Она чмокнула ее в лоб удивительно нежным поцелуем и поднялась: «Ну ладно, мне еще полы вымыть надо». Уже в дверях Лола сказала мне, что Огюстина права. Что я действительно веду себя чересчур скромно. «Знаешь, на что похожа твоя длинная челка, под которой ты прячешь лицо? На табличку «Не беспокоить». Ну, для общения с клиентами это не важно. Мне другое странно. Ты ведь не уродина. Просто одеваться не умеешь. Ну-ка, подними свою копну, я хочу посмотреть». Я руками собрала волосы в конский хвост. «Тебе надо краситься. Стать чуть-чуть поярче. И вообще, пора уже тебе перестать бояться жизни». Пожалуй, это было самое справедливое замечание, сделанное в мой адрес за очень долгое время. Щеки у меня вспыхнули жарким румянцем, мгновенно обратившись в пару раскаленных конфорок; чтобы она не догадалась, как мне стыдно, я шагала, уткнувшись носом в землю, и изучала лейбл у себя на кроссовках. Потом она спросила, с чего это я такая смурная.
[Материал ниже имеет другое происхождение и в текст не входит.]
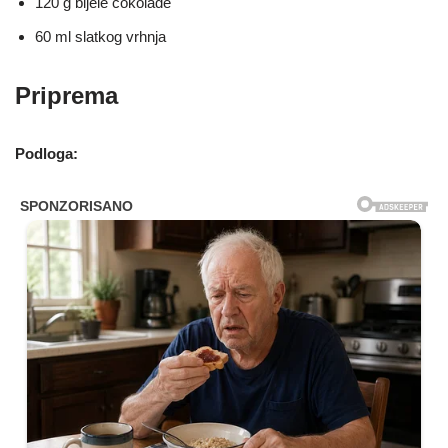
120 g bijele čokolade
60 ml slatkog vrhnja
Priprema
Podloga: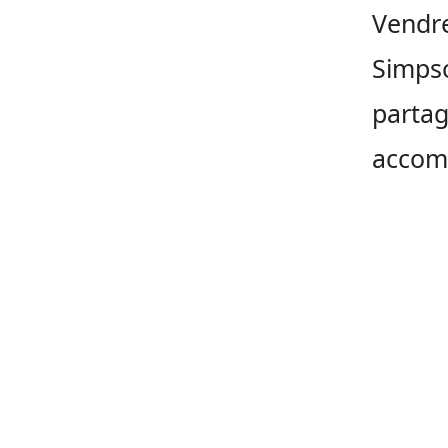
Vendre
Simpso
partag
accom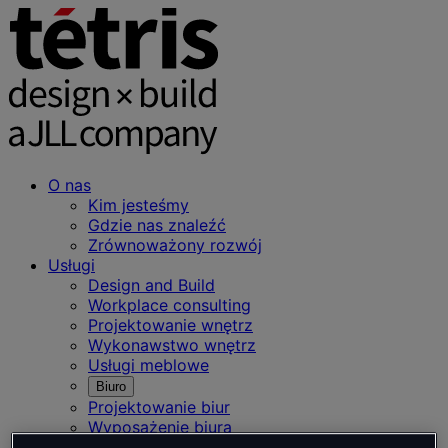
O nas
Kim jesteśmy
Gdzie nas znaleźć
Zrównoważony rozwój
Usługi
Design and Build
Workplace consulting
Projektowanie wnętrz
Wykonawstwo wnętrz
Usługi meblowe
Biuro
Projektowanie biur
Wyposażenie biura
Hotel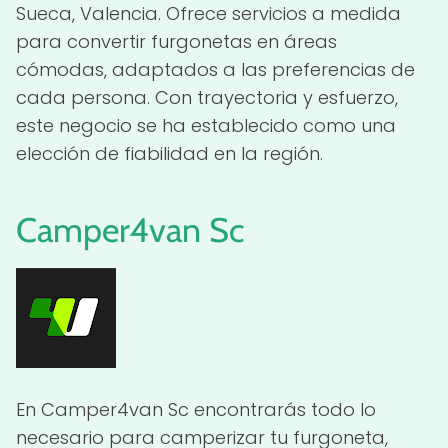
Sueca, Valencia. Ofrece servicios a medida
para convertir furgonetas en áreas
cómodas, adaptados a las preferencias de
cada persona. Con trayectoria y esfuerzo,
este negocio se ha establecido como una
elección de fiabilidad en la región.
Camper4van Sc
En Camper4van Sc encontrarás todo lo
necesario para camperizar tu furgoneta,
У меня впечатление, объяснила я, что я все делаю сикось-накось и вечно попадаю впросак. «Ну да? — удивилась она. — А Синди мне говорила, что как раз наоборот. Мне кажется, ты еще не совсем врубилась, зачем к нам пришла». По выражению, которое приняло ее лицо, я поняла, что больше она ничего не скажет. За неполных две недели я научилась безошибочно его распознавать. Меня вдруг охватило смятение; я испугалась, как бы из-за новых переживаний не превратиться в законченного параноика.